А вот эта, куда более привлекательная, невысокая, белокурая, не первой молодости — вовсе не первой молодости, ей, пожалуй, под пятьдесят, — стоит возле какой-то статуи с белой птицей на голове? Мне она сразу приглянулась. Чайки. Дальние крики чаек. Я долго смотрел на нее. Я чувствовал, что, будь я помоложе, мне бы она потребовалась в большом количестве, — и очень расстроился, просмотрев весь толстый альбом от начала до конца и от конца к началу и не обнаружив больше ни одной ее фотографии. На обороте этого снимка опять-таки стояла одна буква — «А.», и на лицевой стороне, внизу, написано было слово «Чайки»; мол, очень художественное фото, потому и хранится — а это вряд ли, совсем плохонькая была фотография, типичный любительский снимок, застревающий среди других как напоминание о каком-то месте, событии, человеке. Я взял лупу, чтобы вглядеться в лицо женщины, и сразу узнал статую — памятник Уильяму Гарвею, ученому семнадцатого века, открывшему кровообращение. Я, помнится, писал статью к трехсотлетию его смерти в 1957 году. Припомнил я это разочарованно — зря я, значит, заподозрил тут лирическую подоплеку. Но, поразмыслив, остался доволен: предусмотрительно. Положим, некто будет с особым вниманием перелистывать альбом и спросит: «При чем здесь этот снимок?» — а я взгляну и небрежно брошу: «Как то есть? Это же Уильям Гарвей!»
Затем я навел лупу на ее лицо, произнес «фонтаны» и подумал «лошади». Через плечо у нее висел футляр с биноклем. Мы, наверно, были на скачках в Фолкстоне. Но при чем тогда «фонтаны»?
Кажется, именно в тот миг я, дрожа, как пес в погоне за добычей, проскочил вражеские заслоны и оказался, опередив самих богов, на бескрайних и неохраняемых просторах, где целостная, нерушимая память трепетно дремлет, точно струна арфы, и сообщает сознанию образы: скачущие лошади, озеро или дрожащий переливчатый ореол в водяной пыли фонтана, который, чуть лишь я сосредоточился, поник, словно вдруг перевернули кран. Ибо тогда, как и потом, тщетно стал бы я стремиться и силиться вызвать в памяти кентские скачки, фонтаны Версаля, Холируда, виллы д’Эсте или даже фонтанную музыку Респиги.
А.? Лошади? Фонтаны? В пятьдесят седьмом? Я накинулся на свой дневник 1957 года. Вот оно, в сентябре: «Фолкстон. А.». Арабелла? Антея? Альма? Анна? Весь тот день я только и делал, что прочесывал дневник, страницу за страницей, в тщетных поисках пленительной первой буквы алфавита.

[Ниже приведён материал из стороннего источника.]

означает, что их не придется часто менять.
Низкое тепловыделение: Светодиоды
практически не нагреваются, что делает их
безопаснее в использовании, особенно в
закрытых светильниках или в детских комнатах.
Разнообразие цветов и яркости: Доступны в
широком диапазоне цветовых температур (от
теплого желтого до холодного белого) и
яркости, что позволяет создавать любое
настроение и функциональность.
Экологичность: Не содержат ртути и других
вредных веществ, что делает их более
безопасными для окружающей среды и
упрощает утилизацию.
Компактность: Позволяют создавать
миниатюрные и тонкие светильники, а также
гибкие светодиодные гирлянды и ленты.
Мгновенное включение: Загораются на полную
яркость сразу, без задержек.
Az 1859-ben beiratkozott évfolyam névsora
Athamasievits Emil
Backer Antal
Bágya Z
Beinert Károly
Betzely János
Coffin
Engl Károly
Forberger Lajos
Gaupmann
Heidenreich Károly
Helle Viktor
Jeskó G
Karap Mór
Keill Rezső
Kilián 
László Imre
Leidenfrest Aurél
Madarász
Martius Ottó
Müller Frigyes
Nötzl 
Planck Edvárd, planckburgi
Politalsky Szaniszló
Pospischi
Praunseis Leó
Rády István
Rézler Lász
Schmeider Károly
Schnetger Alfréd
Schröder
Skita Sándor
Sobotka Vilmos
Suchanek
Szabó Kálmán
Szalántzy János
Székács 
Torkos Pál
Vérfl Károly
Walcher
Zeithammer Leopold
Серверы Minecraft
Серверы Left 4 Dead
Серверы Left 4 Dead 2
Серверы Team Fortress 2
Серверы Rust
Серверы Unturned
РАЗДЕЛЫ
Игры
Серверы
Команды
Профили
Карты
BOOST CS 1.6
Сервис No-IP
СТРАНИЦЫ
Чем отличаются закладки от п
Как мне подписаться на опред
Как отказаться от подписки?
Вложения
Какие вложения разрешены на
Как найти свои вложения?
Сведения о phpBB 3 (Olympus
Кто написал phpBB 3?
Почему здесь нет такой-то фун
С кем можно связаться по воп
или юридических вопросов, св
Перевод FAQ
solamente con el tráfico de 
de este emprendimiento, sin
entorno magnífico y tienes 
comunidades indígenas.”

Короче, на другое утро я обнаружил открытку с фонтанами на Трафальгар-сквер — прежде я не обратил на нее внимания. Она была адресована мне через «Ивнинг газетт», Колчестер, Эссекс, и содержала всего одну небрежно нацарапанную шутливую (?), кокетливую (?) фразу: Je meure de soif auprès de la fontaine [4]
. И подписана крупным размашистым «А». Датирована, однако же, июнем 1924-го. За тридцать три года до поездки в Фолкстон! Да, но мое фото в заломленной панаме — тоже ведь простывший след лета 1924-го? Я проверил: нет, ошибка. То было в апреле, а по вечному календарю дополнительно выяснилось, что Пасха в 1924 году была 20-го, через два дня после зафиксированного в дневнике беспокойного свидания с К. на вокзале Виктория. Никакой связи с открыткой А., полученной два месяца спустя. Вернее сказать, никакой очевидной связи.Про К. ностальгия поведала мне одно — когда я, откинувшись в кресле, ощутил промозглый холод далекого апрельского утра на вокзальном перроне: угольная пыль, паровозный пар, лязг стали, запах рыбы, шарканье подошв, глухое эхо отгремевших поездов и отзвучавших голосов былых бессчетных пассажиров. Мне открылось, что К. была «она» и что она опаздывала. Ни с Келвином, ни с Колином, ни с Клайвом не могло у меня быть обоюдных воспоминаний о восторженном выдохе «О, боже мой» поутру за моим плечом; я глядел из окна поверх крыш Палланцы на яркое небо и оснеженные горы, а внизу под нами сияла озерная ширь с кипарисовыми островками, окруженная зарослями олеандров, азалий и камелий, — прощай же, лондонская сырость, прощай издали, из-за Альп, от зрелища утреннего преображения природы. Про А. не открылось мне ничего — ни намека. Быть может, когда-то я жизни без нее не представлял. А теперь — что проку в палой осенней листве?